I don’t have time to go chasing it down, because it was a few months ago; but I seem to remember reading a report that when whatever California calls its Division of Wildlife took its annual survey of the Delta Smelt population they could not find any. They may well be extinct already. Not that it would stop them flushing all the water for the Central Valley farms out to sea. The State cannot be seen to have failed at anything. Otherwise the plebeians may lose faith in the almighty State.
… I would not be going on social media telling people that they should just deal with the fact that I can afford to pay through the nose for all the water I want and they can’t.
Although this is a more intellectually and morally honest attitude than the one held by a man who takes $5 million vacations, flies around in a five-gallons-per-mile jumbo jet, and lectures the country about how “we” have to cut “our” CO₂ emissions.

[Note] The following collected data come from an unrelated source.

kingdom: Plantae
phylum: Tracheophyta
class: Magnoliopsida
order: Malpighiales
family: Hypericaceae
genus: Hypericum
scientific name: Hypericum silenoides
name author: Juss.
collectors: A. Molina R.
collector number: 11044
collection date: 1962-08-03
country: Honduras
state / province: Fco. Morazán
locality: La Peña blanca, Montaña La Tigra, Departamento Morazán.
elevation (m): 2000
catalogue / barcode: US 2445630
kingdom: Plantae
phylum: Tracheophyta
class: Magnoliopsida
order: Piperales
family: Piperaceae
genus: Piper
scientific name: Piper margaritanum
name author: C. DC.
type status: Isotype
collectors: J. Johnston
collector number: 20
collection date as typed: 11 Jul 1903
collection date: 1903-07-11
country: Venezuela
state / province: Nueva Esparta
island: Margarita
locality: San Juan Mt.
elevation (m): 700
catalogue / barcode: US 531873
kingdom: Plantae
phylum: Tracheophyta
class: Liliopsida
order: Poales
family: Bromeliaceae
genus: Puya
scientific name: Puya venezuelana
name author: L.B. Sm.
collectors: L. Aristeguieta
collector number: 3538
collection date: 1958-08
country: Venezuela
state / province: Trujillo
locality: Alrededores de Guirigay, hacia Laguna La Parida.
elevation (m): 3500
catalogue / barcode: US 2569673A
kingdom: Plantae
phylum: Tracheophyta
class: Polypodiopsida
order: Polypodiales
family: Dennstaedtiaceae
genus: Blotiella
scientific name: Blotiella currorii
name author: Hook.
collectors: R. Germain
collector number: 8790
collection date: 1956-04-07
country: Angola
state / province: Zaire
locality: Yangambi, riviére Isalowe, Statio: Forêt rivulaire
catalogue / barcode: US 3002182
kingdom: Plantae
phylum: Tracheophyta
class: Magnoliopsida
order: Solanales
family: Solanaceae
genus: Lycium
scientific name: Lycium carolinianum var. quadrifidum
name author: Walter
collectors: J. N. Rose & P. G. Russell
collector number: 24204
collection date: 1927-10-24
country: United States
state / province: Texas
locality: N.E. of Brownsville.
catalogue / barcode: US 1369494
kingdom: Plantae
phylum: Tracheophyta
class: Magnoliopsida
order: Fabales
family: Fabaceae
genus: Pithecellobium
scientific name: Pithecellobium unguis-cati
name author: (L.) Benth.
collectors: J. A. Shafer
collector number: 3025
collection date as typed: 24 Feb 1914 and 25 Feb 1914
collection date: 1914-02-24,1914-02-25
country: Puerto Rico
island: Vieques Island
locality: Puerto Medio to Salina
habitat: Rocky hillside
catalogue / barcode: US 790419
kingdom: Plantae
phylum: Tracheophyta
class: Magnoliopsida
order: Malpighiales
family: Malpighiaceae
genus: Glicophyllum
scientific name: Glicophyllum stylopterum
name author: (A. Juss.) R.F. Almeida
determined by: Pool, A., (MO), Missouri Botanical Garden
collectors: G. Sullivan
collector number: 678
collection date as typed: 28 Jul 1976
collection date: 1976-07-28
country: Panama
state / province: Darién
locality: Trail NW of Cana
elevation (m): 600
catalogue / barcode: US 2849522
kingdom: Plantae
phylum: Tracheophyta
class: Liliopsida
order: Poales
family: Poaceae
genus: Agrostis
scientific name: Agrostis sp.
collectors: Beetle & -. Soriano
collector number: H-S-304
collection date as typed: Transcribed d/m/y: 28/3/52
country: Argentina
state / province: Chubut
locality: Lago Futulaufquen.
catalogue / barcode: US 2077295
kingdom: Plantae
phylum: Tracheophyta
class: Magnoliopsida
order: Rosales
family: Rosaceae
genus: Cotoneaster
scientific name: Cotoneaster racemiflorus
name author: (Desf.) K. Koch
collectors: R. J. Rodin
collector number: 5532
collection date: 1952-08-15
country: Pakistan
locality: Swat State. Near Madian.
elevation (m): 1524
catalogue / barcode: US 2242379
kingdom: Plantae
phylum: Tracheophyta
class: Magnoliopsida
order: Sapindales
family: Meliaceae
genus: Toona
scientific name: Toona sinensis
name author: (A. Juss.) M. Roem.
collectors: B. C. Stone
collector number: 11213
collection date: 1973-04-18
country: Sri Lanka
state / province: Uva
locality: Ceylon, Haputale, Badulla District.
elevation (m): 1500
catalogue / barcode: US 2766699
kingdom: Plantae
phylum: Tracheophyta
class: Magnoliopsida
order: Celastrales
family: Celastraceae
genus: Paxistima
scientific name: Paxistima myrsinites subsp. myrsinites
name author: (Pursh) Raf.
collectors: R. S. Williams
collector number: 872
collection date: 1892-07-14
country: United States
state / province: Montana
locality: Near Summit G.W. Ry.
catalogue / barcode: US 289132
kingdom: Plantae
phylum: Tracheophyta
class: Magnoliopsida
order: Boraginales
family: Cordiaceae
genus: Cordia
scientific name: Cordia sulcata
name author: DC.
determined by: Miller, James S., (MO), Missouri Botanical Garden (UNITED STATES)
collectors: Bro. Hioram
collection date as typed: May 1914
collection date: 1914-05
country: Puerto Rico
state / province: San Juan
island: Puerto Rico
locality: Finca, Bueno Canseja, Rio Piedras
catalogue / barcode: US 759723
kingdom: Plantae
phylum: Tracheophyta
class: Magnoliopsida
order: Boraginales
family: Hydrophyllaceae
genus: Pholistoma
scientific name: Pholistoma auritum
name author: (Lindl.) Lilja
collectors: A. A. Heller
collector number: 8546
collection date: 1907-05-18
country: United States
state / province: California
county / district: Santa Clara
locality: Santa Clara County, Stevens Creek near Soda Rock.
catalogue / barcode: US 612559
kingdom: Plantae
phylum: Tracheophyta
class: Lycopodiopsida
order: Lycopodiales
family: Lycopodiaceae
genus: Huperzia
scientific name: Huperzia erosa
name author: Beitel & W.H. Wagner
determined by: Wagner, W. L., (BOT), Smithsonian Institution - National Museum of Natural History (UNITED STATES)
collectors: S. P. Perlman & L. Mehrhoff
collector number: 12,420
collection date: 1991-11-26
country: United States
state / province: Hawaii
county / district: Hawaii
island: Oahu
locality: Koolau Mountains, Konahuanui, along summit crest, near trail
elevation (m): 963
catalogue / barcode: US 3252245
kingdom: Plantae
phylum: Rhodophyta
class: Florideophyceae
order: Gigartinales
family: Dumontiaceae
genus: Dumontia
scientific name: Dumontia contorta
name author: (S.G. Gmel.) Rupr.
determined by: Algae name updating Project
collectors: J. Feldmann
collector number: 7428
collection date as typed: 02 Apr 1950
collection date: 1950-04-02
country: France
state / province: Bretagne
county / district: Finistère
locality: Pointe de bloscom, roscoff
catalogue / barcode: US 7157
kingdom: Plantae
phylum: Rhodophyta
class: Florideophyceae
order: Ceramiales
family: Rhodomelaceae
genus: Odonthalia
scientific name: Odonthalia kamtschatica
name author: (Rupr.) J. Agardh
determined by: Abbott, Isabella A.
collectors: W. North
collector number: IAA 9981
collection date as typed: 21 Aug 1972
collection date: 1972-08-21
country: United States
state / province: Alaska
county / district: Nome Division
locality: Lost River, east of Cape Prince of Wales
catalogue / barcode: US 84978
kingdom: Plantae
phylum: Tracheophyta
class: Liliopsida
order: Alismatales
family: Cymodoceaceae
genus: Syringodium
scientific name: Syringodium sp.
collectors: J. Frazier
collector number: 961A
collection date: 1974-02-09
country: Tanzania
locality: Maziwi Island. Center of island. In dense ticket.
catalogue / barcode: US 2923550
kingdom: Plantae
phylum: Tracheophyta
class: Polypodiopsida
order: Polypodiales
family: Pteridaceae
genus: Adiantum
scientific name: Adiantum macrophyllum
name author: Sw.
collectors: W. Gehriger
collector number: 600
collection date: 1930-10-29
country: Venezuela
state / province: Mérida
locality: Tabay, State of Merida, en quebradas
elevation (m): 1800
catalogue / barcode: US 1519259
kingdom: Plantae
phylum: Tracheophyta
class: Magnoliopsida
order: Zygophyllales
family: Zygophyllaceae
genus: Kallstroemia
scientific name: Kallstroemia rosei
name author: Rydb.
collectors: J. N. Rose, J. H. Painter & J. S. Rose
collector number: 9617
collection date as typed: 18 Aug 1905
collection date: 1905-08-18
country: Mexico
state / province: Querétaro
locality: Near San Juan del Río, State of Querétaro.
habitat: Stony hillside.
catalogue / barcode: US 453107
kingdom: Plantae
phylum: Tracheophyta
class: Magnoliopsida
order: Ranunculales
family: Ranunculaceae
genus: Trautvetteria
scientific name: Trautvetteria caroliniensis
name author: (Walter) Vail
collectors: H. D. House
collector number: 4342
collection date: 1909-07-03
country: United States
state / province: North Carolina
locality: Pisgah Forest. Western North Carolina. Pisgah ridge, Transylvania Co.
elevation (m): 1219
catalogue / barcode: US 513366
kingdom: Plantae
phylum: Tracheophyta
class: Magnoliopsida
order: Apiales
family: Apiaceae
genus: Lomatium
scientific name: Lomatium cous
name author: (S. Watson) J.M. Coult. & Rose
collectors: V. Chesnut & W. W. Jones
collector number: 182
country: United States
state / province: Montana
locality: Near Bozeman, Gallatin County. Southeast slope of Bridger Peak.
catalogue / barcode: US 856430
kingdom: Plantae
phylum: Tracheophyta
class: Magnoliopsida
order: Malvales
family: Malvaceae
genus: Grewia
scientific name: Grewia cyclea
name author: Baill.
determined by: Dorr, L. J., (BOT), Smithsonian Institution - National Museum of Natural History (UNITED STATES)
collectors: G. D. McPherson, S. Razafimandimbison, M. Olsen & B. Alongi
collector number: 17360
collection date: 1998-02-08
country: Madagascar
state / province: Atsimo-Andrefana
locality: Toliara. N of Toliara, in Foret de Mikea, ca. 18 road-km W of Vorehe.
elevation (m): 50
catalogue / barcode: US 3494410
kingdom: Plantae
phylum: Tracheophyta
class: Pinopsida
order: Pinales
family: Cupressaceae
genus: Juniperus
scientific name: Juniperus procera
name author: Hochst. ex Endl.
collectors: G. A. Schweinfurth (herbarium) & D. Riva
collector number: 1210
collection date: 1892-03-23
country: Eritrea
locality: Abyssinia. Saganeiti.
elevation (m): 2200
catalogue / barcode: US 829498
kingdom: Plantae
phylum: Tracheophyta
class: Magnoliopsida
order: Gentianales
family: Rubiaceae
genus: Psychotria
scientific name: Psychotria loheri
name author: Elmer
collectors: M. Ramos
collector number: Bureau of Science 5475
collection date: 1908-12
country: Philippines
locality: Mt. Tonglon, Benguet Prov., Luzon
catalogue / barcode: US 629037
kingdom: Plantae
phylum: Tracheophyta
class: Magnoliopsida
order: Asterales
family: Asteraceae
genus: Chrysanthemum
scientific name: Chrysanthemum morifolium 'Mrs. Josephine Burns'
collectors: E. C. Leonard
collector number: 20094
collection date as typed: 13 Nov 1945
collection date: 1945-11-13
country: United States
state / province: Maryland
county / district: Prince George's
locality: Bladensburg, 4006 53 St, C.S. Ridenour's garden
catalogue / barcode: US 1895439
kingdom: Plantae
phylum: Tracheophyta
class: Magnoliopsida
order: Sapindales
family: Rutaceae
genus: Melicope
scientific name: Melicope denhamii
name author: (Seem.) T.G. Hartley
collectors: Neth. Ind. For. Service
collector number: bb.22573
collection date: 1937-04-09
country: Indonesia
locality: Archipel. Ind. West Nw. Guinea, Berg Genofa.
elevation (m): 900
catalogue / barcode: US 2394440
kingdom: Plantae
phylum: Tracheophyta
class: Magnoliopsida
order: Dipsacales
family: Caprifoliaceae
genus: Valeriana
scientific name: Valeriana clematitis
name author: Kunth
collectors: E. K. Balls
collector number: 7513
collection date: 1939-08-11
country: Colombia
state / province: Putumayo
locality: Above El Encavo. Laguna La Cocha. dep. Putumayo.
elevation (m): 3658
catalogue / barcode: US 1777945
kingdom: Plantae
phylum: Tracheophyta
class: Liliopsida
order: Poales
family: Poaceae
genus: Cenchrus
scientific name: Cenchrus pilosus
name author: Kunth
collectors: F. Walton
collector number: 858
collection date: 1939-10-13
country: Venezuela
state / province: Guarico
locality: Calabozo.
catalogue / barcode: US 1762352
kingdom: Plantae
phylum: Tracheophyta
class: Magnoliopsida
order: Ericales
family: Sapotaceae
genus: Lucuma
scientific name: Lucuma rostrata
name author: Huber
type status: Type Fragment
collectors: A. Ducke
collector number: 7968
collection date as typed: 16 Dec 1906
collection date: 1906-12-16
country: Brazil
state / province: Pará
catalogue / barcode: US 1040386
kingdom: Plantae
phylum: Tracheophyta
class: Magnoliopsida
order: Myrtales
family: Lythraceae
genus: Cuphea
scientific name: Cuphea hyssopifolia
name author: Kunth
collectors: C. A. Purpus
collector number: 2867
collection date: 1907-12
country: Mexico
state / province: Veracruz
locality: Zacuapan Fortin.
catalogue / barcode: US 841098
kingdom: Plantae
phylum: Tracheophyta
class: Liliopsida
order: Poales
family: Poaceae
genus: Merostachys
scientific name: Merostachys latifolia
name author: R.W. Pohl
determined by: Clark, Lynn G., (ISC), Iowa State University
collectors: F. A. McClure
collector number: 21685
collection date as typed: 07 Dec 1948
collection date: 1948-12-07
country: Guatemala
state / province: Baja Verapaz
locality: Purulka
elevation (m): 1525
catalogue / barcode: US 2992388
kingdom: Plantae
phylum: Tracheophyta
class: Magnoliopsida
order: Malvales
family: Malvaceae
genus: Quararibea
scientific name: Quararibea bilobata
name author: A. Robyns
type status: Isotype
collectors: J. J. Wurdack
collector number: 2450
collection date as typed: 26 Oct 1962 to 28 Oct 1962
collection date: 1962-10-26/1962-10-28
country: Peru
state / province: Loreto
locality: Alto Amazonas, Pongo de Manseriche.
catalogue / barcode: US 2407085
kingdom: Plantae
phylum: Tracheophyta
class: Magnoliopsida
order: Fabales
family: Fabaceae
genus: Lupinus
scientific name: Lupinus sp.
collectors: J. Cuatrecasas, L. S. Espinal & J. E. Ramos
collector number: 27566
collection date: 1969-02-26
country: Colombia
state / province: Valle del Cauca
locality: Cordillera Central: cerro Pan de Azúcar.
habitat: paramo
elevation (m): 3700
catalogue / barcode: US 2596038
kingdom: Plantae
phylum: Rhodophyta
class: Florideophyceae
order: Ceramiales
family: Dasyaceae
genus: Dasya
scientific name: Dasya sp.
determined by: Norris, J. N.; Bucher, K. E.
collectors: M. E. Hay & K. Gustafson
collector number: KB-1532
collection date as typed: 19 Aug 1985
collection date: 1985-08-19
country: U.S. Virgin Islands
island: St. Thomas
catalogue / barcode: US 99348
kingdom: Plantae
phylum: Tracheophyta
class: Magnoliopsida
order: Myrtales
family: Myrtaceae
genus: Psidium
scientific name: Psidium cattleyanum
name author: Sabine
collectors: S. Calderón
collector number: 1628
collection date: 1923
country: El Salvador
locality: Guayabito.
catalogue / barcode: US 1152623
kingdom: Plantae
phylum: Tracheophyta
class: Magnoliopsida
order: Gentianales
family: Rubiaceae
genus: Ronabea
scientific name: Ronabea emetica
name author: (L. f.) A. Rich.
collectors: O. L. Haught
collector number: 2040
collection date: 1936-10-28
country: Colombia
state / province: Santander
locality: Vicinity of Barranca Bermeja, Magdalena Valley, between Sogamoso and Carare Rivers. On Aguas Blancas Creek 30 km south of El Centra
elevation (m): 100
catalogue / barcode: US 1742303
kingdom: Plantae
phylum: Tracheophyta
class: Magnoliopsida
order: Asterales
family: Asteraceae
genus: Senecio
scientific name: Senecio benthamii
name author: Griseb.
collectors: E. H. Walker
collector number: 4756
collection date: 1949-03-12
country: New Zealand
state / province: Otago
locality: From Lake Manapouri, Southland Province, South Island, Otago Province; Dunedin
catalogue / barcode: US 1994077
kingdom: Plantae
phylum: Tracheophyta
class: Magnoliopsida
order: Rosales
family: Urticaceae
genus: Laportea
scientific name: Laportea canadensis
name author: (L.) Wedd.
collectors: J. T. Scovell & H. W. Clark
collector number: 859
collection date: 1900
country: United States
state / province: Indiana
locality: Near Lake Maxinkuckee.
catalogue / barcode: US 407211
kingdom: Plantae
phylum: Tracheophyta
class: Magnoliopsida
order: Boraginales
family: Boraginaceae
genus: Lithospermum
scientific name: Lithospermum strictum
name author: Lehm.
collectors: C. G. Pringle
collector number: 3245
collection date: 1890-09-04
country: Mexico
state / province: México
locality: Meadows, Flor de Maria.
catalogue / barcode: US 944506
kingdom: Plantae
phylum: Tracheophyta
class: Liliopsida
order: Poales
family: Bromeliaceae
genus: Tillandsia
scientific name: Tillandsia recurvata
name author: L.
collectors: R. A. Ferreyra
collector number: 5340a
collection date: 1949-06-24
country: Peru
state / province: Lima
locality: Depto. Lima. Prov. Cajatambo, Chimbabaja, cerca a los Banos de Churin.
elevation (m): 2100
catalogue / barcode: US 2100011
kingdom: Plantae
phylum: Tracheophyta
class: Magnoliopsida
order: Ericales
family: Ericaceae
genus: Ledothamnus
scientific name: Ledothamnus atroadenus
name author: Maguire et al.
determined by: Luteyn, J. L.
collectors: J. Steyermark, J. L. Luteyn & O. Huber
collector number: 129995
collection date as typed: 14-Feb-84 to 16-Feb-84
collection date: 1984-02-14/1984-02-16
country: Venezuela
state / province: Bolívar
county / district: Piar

In fact, I would no longer be living in Rancho Santa Fe, largely because if it doesn’t start raining soon Rancho Santa Fe is probably going to end up being burned down by an angry Mob.
If it doesn’t start raining soon, there won’t be any need for an angry mob — brushfires will get ’em first.
Rancho Santa Fe: Piss off enough farmers and see whose water supply gets attacked, by people who know how.
Lemme guess, you’re all big gun control supporters, right?